## What to produce
Set down the listing word for word, from its first line through the line containing "Möbel nach Maß", including that line.

Start of Data

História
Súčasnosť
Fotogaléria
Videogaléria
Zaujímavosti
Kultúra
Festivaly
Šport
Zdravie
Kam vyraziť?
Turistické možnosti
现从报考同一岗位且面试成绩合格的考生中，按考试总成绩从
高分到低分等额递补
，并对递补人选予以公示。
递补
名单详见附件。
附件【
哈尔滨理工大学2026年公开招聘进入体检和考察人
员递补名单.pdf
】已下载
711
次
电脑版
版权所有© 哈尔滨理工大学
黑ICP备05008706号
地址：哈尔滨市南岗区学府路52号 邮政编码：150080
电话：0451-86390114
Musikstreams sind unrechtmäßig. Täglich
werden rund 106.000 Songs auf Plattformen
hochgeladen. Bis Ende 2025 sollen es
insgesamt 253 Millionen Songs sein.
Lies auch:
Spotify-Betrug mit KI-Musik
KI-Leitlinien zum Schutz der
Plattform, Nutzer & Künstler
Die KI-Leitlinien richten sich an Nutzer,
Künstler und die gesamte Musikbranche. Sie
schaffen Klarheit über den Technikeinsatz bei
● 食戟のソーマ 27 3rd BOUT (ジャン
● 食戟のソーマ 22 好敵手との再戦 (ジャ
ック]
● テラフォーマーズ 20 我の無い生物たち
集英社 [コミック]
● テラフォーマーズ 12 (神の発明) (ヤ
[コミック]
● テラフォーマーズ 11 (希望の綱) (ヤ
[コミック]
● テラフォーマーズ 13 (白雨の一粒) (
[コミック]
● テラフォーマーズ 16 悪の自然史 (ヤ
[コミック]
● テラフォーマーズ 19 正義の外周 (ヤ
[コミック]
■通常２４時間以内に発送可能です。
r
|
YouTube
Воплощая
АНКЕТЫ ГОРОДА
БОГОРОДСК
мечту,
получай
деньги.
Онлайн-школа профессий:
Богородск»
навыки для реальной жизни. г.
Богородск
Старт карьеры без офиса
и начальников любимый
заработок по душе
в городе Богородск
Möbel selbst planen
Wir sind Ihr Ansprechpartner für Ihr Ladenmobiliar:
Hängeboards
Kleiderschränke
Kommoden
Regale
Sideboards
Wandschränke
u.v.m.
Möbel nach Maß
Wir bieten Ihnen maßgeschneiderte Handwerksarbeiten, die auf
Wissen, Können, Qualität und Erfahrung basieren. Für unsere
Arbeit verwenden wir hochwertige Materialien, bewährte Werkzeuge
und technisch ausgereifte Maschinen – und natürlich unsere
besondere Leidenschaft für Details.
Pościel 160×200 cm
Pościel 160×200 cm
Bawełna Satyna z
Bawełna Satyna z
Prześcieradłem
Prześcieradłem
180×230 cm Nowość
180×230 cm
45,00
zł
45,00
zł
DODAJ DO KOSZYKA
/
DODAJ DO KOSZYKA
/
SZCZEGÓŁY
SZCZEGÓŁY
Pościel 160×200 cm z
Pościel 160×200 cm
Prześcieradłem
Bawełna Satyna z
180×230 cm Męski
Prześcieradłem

End of Data

## Answer section
História
Súčasnosť
Fotogaléria
Videogaléria
Zaujímavosti
Kultúra
Festivaly
Šport
Zdravie
Kam vyraziť?
Turistické možnosti
现从报考同一岗位且面试成绩合格的考生中，按考试总成绩从
高分到低分等额递补
，并对递补人选予以公示。
递补
名单详见附件。
附件【
哈尔滨理工大学2026年公开招聘进入体检和考察人
员递补名单.pdf
】已下载
711
次
电脑版
版权所有© 哈尔滨理工大学
黑ICP备05008706号
地址：哈尔滨市南岗区学府路52号 邮政编码：150080
电话：0451-86390114
Musikstreams sind unrechtmäßig. Täglich
werden rund 106.000 Songs auf Plattformen
hochgeladen. Bis Ende 2025 sollen es
insgesamt 253 Millionen Songs sein.
Lies auch:
Spotify-Betrug mit KI-Musik
KI-Leitlinien zum Schutz der
Plattform, Nutzer & Künstler
Die KI-Leitlinien richten sich an Nutzer,
Künstler und die gesamte Musikbranche. Sie
schaffen Klarheit über den Technikeinsatz bei
● 食戟のソーマ 27 3rd BOUT (ジャン
● 食戟のソーマ 22 好敵手との再戦 (ジャ
ック]
● テラフォーマーズ 20 我の無い生物たち
集英社 [コミック]
● テラフォーマーズ 12 (神の発明) (ヤ
[コミック]
● テラフォーマーズ 11 (希望の綱) (ヤ
[コミック]
● テラフォーマーズ 13 (白雨の一粒) (
[コミック]
● テラフォーマーズ 16 悪の自然史 (ヤ
[コミック]
● テラフォーマーズ 19 正義の外周 (ヤ
[コミック]
■通常２４時間以内に発送可能です。
r
|
YouTube
Воплощая
АНКЕТЫ ГОРОДА
БОГОРОДСК
мечту,
получай
деньги.
Онлайн-школа профессий:
Богородск»
навыки для реальной жизни. г.
Богородск
Старт карьеры без офиса
и начальников любимый
заработок по душе
в городе Богородск
Möbel selbst planen
Wir sind Ihr Ansprechpartner für Ihr Ladenmobiliar:
Hängeboards
Kleiderschränke
Kommoden
Regale
Sideboards
Wandschränke
u.v.m.
Möbel nach Maß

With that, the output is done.